** Exercise data **
== == ==

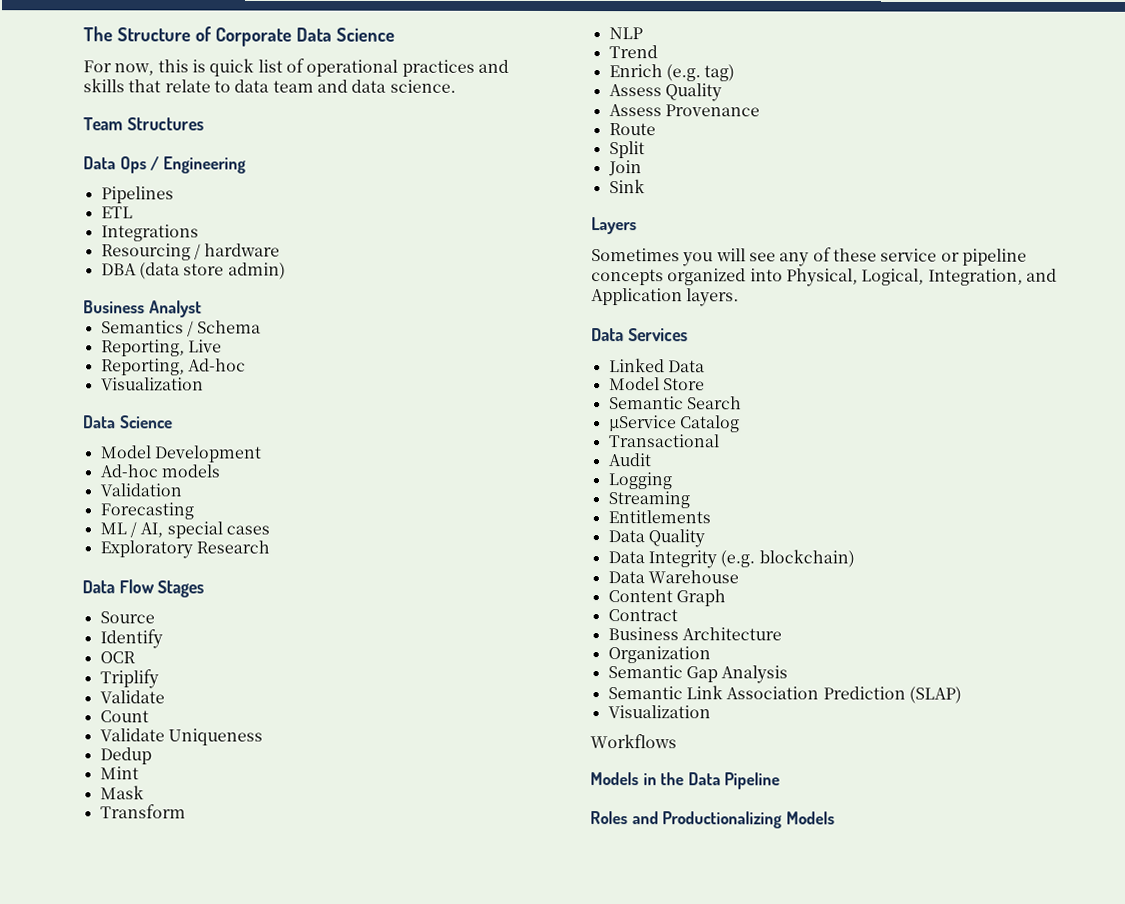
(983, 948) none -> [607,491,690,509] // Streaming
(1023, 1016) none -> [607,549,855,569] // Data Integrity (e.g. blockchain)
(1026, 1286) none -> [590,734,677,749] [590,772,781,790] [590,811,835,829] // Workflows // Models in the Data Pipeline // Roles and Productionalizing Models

== == ==

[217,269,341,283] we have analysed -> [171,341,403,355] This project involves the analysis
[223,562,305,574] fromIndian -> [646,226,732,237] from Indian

== == ==

** Task goal **
The stretch of entries above that starts with the line containing "(983, 948) none" and goes on through the line containing "(1026, 1286) none" is to be transcribed exactly, and no other line is to be transcribed.

** Answer to this task **
(983, 948) none -> [607,491,690,509] // Streaming
(1023, 1016) none -> [607,549,855,569] // Data Integrity (e.g. blockchain)
(1026, 1286) none -> [590,734,677,749] [590,772,781,790] [590,811,835,829] // Workflows // Models in the Data Pipeline // Roles and Productionalizing Models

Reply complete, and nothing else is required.